▸ SOURCE MATERIAL

=== Section Start ===

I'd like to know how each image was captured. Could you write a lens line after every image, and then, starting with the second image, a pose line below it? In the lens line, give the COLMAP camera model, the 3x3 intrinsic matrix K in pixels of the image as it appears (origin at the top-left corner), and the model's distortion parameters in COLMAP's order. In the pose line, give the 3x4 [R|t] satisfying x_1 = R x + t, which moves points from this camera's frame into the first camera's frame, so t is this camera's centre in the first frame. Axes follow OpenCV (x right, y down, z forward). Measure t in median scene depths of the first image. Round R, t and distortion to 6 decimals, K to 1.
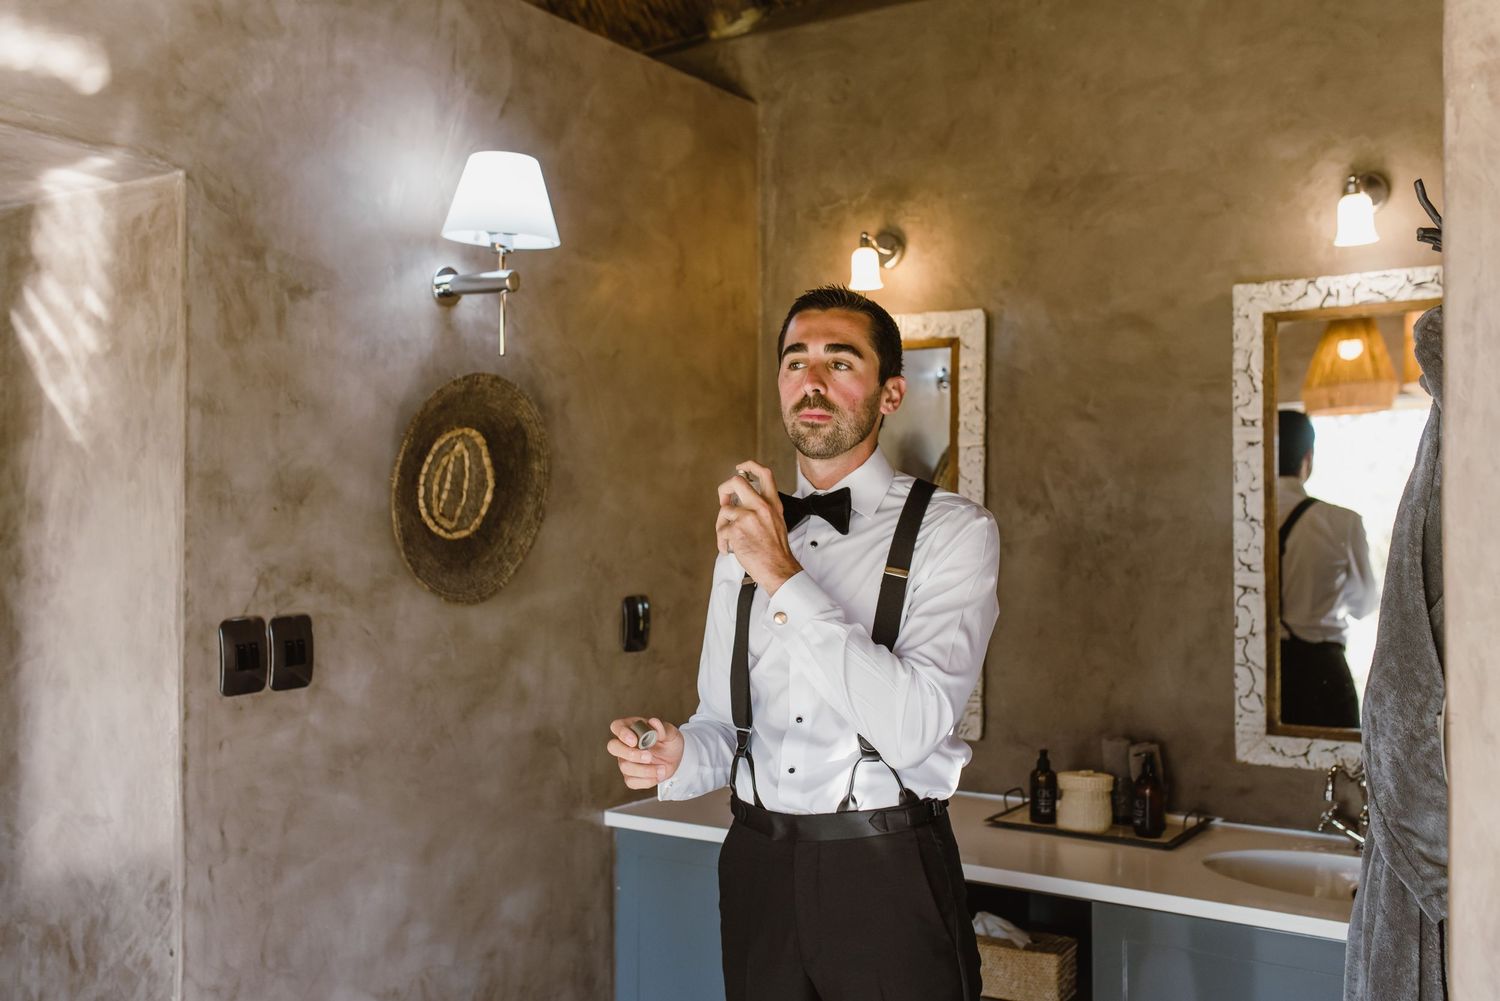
lens RADIAL K [[1551.4, 0, 756.1], [0, 1551.4, 501.0], [0, 0, 1]] dist [0.007678, 0.101971]
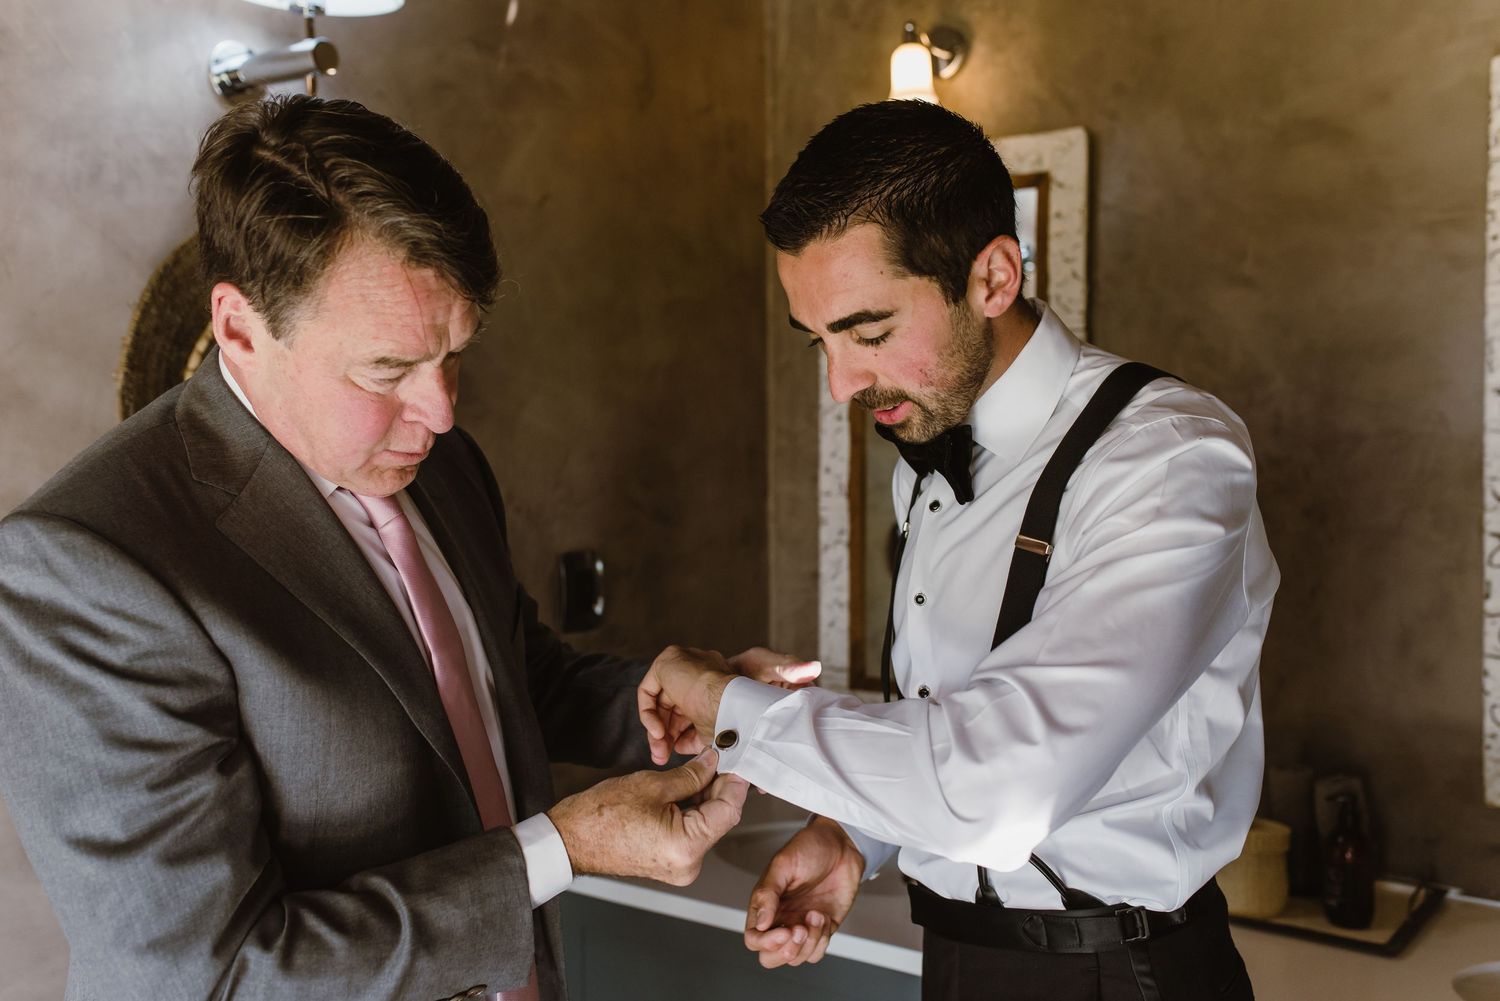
lens RADIAL K [[1460.4, 0, 759.2], [0, 1460.4, 502.2], [0, 0, 1]] dist [0.006937, 0.083562]
pose [[0.997968, -0.007861, -0.063224, 0.049802], [0.010727, 0.998924, 0.045126, 0.011418], [0.062801, -0.045712, 0.996979, 0.397024]]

=== Section End ===

▸ TASK DESCRIPTION
Print the whole listing again exactly, please. No pictures.

▸ FINAL ANSWER
I'd like to know how each image was captured. Could you write a lens line after every image, and then, starting with the second image, a pose line below it? In the lens line, give the COLMAP camera model, the 3x3 intrinsic matrix K in pixels of the image as it appears (origin at the top-left corner), and the model's distortion parameters in COLMAP's order. In the pose line, give the 3x4 [R|t] satisfying x_1 = R x + t, which moves points from this camera's frame into the first camera's frame, so t is this camera's centre in the first frame. Axes follow OpenCV (x right, y down, z forward). Measure t in median scene depths of the first image. Round R, t and distortion to 6 decimals, K to 1.
lens RADIAL K [[1551.4, 0, 756.1], [0, 1551.4, 501.0], [0, 0, 1]] dist [0.007678, 0.101971]
lens RADIAL K [[1460.4, 0, 759.2], [0, 1460.4, 502.2], [0, 0, 1]] dist [0.006937, 0.083562]
pose [[0.997968, -0.007861, -0.063224, 0.049802], [0.010727, 0.998924, 0.045126, 0.011418], [0.062801, -0.045712, 0.996979, 0.397024]]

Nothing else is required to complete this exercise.